__STATED GOAL A__. Extract every line of the records that contains the string "kern", matching case exactly.

__TEXT PASSAGE__.
The little dogs, the Muff-toy-terriers, which had continued in favour since the Regency, were more in request now than ever; every woman of fashion had her pug and her King Charles’ pet, like those small dogs that now come from Havanna.
In the celebrated coloured engraving of Debucourt, La Galerie de Bois au Palais-Royal, in 1787, we see circulating in the midst of that strange crowd which was called the medley of the Palais-Royal, extravagant types, among them women holding in their hand beside their furred cloak those incredible Muffs of an immense size, which figure also under the arms of the masked gallants of the time, with a small bow of satin attached to the fur.
Under the Revolution and the Directory the fashion of Muffs was extremes, either broad as little barrels, or narrow and minuscular; in other respects the fashion varied infinitely, and we must come to the Restoration to find the first chinchilla Muffs which harmonised with the velvet witchouras. Absurd fashions to study! What Muff would the painter choose who wished, by way of allegory, to show a grasshopper shivering in the hoar frost and the snow, to whom charitable Love brings a downy Muff? A pretty subject for a concourse of an Academy which claimed to be précieuse and refined.
In 1835, Muffs, boas, palatines, cloaks lined with marten or fox, affected odious and indescribable forms: they used to make for a time Glove-Muffs, a sort of mittens of marten, which were soldered on to one another where the hands crossed. The Muff, that accessory of the toilet, ought to be in harmony with the general tonality and style of costume. Therefore, to undertake to describe it at that epoch would be only possible in sketching a complete history of Fashion.
The picturesque Muff of 1830 to 1850, is assuredly the big Muff of the Parisian or provincial tradeswomen, those Muffs, larders and lumber-rooms, which we meet in the deobstruent tales of Paul de Kock, and see figuring in the primitive tilted spring-carts driven by the master, in which are packed the mistress and all the assistant clerks, with a view to exploring some suburban corner on Sunday, there to laugh with their muffs pressed before their mouths, and to act a thousand follies of a doubtful taste, and to banquet plentifully, and to sing during the dessert some free-and-easy ditty, very jovial, after the fashion of those pleasant couplets of Laujon on The Muff, which I will quote here, with the more confidence, since they figure in the Chansons de Parades collected by that boon companion, who was at the same time member of the Caveau and of the Institute:—
See what it is to be too good!
One morning, leaving the warm fold
Of home, Simon I saw, who stood
And shivered in the nipping cold;
He cried, “Come here, you little pearl,
I feel so very cold, my girl!”
Now warm yourself!
Simon, good sir, ensconce yourself!
I’ll lend you, sir, my bran-new Muff!
I’ll lend you, sir, my bran-new Muff!
“I feel so very cold, my girl!”
Ay me! I had my new Muff on.
My head was surely in a whirl
To lend it to the good Simon.
That day my kindness cost me dear;
My Muff is spoilt for all the year!
Now warm yourself!
I’ll lend you, sir, my bran-new Muff!
My Muff is spoilt for all the year,
For Simon’s ways are rather rough;
And he knows nought of doubt or fear,
He quite destroyed my poor new Muff!

__PROVIDED ENTRIES__.
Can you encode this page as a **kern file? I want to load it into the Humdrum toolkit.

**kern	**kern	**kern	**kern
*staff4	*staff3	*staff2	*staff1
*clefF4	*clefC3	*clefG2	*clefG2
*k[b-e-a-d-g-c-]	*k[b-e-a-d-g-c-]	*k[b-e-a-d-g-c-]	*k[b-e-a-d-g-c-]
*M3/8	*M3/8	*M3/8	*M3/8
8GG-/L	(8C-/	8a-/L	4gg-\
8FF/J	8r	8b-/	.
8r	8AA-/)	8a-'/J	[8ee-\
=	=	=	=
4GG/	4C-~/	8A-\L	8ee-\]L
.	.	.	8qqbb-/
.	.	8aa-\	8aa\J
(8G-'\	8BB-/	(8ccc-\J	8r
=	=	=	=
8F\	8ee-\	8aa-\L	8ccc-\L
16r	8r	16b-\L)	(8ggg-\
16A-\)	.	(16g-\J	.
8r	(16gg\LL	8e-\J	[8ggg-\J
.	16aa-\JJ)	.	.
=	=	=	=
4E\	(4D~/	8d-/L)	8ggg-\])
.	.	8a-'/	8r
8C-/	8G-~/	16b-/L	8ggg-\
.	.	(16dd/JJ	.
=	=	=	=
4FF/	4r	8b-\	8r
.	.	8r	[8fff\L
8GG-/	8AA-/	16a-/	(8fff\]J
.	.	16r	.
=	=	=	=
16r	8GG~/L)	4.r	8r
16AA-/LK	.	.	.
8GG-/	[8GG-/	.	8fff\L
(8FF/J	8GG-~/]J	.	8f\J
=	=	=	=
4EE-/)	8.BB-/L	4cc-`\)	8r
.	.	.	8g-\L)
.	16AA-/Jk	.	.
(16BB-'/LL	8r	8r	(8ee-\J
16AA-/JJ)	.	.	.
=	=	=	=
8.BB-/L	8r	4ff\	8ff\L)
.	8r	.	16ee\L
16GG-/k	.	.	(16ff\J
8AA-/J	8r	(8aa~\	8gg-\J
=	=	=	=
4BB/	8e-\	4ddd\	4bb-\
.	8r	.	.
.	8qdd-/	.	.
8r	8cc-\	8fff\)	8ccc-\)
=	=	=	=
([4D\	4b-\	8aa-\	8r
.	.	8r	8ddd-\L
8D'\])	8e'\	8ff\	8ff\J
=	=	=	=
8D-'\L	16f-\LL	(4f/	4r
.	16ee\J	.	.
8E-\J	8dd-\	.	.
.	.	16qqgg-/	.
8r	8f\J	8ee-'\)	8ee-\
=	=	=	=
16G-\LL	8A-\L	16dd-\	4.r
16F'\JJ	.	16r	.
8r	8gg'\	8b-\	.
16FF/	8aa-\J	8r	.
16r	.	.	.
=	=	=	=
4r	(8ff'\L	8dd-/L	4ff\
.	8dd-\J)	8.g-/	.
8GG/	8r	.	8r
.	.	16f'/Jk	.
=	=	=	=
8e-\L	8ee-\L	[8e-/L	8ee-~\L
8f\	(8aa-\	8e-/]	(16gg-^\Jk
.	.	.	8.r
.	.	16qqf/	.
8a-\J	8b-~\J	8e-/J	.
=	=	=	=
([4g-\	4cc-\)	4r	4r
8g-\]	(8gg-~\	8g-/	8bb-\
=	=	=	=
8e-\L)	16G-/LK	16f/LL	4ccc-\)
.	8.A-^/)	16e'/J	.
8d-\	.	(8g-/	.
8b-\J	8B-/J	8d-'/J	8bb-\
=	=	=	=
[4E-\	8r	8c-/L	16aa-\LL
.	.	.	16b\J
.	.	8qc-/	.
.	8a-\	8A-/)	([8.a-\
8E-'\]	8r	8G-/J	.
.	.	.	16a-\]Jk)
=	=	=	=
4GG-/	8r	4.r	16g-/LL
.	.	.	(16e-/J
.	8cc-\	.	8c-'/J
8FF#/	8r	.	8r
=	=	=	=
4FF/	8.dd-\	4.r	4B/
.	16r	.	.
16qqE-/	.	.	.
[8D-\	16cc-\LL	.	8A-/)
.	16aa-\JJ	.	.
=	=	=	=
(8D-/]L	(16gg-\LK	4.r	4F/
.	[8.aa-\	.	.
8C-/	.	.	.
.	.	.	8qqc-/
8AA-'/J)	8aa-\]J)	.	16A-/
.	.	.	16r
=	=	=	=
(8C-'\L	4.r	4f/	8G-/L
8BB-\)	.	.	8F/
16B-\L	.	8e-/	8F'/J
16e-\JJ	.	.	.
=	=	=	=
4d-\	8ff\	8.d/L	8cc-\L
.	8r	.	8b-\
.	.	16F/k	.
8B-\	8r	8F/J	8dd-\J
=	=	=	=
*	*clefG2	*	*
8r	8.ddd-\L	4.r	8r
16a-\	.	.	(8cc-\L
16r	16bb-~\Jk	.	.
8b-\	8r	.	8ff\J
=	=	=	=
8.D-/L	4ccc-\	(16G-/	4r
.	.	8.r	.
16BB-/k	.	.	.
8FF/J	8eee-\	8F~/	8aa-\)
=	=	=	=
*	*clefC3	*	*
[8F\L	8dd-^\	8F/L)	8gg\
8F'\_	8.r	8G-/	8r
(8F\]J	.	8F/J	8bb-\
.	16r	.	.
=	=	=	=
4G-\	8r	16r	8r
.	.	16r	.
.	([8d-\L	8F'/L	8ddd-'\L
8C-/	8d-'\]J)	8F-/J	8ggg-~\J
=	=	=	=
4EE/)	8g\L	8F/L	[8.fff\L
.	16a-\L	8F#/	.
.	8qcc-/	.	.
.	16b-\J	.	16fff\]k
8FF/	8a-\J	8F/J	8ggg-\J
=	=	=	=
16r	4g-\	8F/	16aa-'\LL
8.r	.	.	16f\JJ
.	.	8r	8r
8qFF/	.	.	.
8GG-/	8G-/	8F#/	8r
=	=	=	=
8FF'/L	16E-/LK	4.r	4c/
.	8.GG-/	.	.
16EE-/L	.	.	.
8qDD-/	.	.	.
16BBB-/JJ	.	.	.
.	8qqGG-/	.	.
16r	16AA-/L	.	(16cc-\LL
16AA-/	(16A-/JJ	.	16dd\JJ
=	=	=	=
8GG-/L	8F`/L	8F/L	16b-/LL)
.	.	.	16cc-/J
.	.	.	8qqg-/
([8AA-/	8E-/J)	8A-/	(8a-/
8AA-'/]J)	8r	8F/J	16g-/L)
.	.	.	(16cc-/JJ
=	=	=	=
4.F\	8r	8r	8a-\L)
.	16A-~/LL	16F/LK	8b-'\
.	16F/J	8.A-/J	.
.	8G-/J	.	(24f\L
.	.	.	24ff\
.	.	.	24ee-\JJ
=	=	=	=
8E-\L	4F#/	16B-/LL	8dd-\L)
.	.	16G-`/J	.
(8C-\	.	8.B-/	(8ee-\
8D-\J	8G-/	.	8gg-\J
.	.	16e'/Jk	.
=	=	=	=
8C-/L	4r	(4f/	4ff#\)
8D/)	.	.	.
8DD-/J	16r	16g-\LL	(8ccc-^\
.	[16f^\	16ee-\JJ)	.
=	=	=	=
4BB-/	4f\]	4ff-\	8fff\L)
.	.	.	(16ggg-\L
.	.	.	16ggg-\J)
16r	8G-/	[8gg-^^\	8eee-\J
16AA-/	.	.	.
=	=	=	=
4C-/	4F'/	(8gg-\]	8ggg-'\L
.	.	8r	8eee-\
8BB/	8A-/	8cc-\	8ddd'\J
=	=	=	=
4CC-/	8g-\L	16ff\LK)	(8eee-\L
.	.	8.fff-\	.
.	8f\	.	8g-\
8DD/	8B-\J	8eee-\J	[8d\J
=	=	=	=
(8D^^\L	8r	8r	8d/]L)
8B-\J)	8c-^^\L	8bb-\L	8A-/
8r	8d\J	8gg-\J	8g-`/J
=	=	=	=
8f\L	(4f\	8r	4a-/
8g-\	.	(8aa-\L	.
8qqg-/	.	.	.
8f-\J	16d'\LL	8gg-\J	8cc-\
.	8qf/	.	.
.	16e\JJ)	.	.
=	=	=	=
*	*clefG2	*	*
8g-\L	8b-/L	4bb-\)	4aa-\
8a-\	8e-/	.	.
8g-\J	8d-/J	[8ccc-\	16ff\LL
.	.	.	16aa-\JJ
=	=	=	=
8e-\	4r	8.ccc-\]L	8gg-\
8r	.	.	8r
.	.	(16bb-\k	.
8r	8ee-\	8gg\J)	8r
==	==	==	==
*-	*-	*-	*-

__STATED GOAL B__. In the passage on the history of muffs, what kind of muffs first appeared under the Restoration?

__FULL ANSWER A__.
Can you encode this page as a **kern file? I want to load it into the Humdrum toolkit.
**kern	**kern	**kern	**kern

__FULL ANSWER B__. Chinchilla muffs, which harmonized with the velvet witchouras.